On the international scene, most of the status quo is also likely to persist. Russia and China were already averse to substantially stronger sanctions, and there is certainly nothing in the new intelligence that will change their minds. The NIE may provide them with new rhetorical ammunition--if there is no weapons program, they say, there is no need for tougher sanctions--but that will not translate into new leverage for their position unless the Europeans independently and substantially alter their approaches, too.

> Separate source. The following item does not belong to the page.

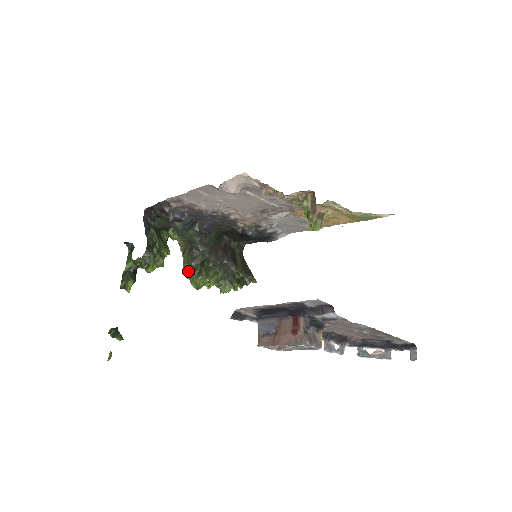
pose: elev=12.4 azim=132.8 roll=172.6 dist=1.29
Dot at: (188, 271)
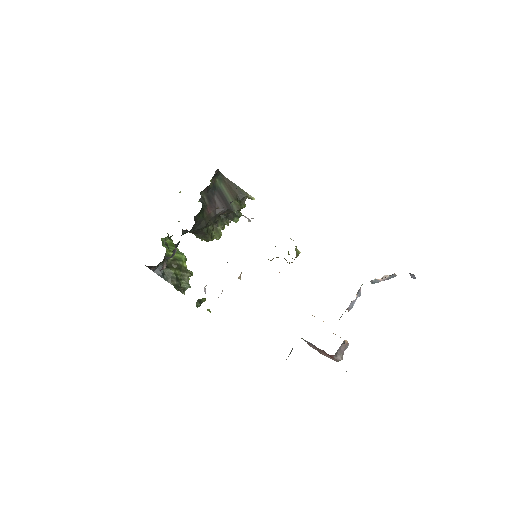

Here the changes will be greater than elsewhere, but they will be less than most suppose. Europe, led by France and Britain, has long been focused on Iran’s uranium enrichment program. And unlike its new assessment of Iran’s dedicated military efforts, the NIE findings on the enrichment program are largely unchanged from the past. Iran is still expected to have the ability to make nuclear materials for a weapon some time between 2010 and 2015, and, as a result, the basic European assessment of the threat should remain steady. Its accompanying policy stance, as a result, is unlikely to shift substantially, as recent statements about the need for more sanctions indicates. The NIE will almost certainly have a bigger effect on public attitudes in Europe than it will on strategists’ calculations, but with worries about sanctions leading down a slippery slope to war now less salient, public pressure will have at most a marginal effect on Europeans’ basic approach. On top of that, an acrimonious meeting with the Iranian nuclear negotiator late last week so offended European leaders that the net effect of the past week’s events--that meeting and the new intelligence estimate--may be to harden, rather than soften, the attitude of European diplomats and strategists, at least in Britain and France.
And what of Israel? It appears unmoved. While accepting the American judgment that Iran stopped its program in 2003, Israeli officials have been clear that they believe the program has since been restarted. If, at some point, Israel believes that it must eliminate an existential threat, the lack of American appetite for military action may not be able to fundamentally alter its decisions.